DYRK1A phosphorylates TSC2 at T1462 in vitro, and RHEB overexpression rescues mTORC1 activity in cells.

(A) An in-vitro kinase assay was performed using DYRK1A and kinase-dead DYRK1A (K188R) that were purified from bacteria. Flag-TSC2 and HA3-TSC1 were co-expressed in HEK293 cells and purified using a combination of (1:1) of HA and Flag beads. Beads were equilibrated with kinase assay buffer before the reactions were initiated on beads. After incubation for 30 min at 30°C, reactions were stopped by the addition of SDS loading buffer. Since bacterially purified DYRK1A is autophosphorylated, it exhibits a fuzzier signal, whereas kinase-dead DYRK1A is incapable of phosphorylation and appears as a sharp signal. (B-C) RHEB overexpression partially rescues the size of HEK293 cells. HEK293 cells were first transduced with shRNA lentivirus targeting DYRK1A or control and selected with 1 ug/ml Puromycin for three days, after which they were re-transduced with lentivirus expressing Flag-RHEB. The concentration of Puromycin was raised to 2ug/ml for the next 48 hours in order to select for the second round of transduction. (B) shows knockdown efficiency of DYRK1A and overexpression of RHEB. (C) Lower panel shows cell size analysis. Data represent the mean ± SD (n=3 biological replicates). Student’s t-test was done to compare samples. Significant difference in p value = * (p < 0.05)

mnb mutant phenotype can be rescued by TOR activation in flies.

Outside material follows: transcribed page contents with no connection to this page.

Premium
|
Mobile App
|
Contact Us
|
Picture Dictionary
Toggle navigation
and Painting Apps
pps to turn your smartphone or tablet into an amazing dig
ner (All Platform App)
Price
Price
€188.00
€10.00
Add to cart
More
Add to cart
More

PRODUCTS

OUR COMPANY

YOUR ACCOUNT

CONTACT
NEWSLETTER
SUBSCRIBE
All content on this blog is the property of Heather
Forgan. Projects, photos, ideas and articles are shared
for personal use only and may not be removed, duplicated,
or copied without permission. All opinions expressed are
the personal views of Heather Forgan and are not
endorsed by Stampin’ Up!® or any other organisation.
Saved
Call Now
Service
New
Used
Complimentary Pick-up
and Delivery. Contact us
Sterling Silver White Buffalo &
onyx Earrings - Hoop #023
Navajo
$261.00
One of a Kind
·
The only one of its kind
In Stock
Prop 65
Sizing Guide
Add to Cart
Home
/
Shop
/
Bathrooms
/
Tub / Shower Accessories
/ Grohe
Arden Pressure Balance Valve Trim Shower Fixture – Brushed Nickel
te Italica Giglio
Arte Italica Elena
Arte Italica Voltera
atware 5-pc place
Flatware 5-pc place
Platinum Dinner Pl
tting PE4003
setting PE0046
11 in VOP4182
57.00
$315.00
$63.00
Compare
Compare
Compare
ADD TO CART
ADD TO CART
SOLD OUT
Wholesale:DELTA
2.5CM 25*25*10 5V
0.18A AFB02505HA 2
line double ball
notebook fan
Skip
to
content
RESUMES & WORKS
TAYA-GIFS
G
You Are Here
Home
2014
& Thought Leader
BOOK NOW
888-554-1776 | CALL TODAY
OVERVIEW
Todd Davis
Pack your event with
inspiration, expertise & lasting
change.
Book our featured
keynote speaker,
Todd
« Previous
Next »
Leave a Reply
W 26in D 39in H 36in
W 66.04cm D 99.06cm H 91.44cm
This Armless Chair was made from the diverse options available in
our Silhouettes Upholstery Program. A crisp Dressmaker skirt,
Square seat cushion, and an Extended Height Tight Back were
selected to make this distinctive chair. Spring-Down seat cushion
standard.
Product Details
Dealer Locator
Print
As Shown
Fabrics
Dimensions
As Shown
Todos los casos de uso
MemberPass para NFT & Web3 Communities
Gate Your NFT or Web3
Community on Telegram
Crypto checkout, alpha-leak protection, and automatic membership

(A-F and J-L) 3rd instar larval NMJ (muscles 6/7) were stained using anti-HRP (Green) and anti-Dlg (Red). Muscles are stained with phalloidin (Blue, A-F). HRP (green) stains the entire neuron and Dlg (red) stains only boutons (Red+Green). (G-I, M) Quantification of bouton numbers, normalized to muscle area (Bouton-NMA). Error bars represent standard deviation. Statistical significance (p-values: *** < 0.001; ** < 0.01; * < 0.05) is calculated by unpaired student’s t-test. (A, B, G) mnb1 alleles show fewer boutons numbers as compared to wild-type (WT, Canton S) control (B). Data are quantified in G. (C, D, H) mnb overexpression (D42-Gal4>UAS-mnb, D) increases bouton numbers as compared with mCherry overexpression (D42-Gal4>UAS-mCherry, Control, C). D42-Gal4 is a motor-neuron specific driver. Data are quantified in H. (E, F, I) Rheb overexpression (D42-Gal4>UAS-Rheb, F) increases bouton numbers as compared with mCherry overexpression (D42-Gal4>UAS-mCherry, Control, E). Data are quantified in I. (J-M) Rheb overexpression in mnb mutant (mnb1/Y D42-Gal4>UAS-Rheb, L) suppressed bouton phenotype as compared to mnb mutant (mnb1/Y D42-Gal4/+, K). Wild type is heterozygous D42-Gal4 (+/Y; D42-Gal4/+, J). Data is quantified in M.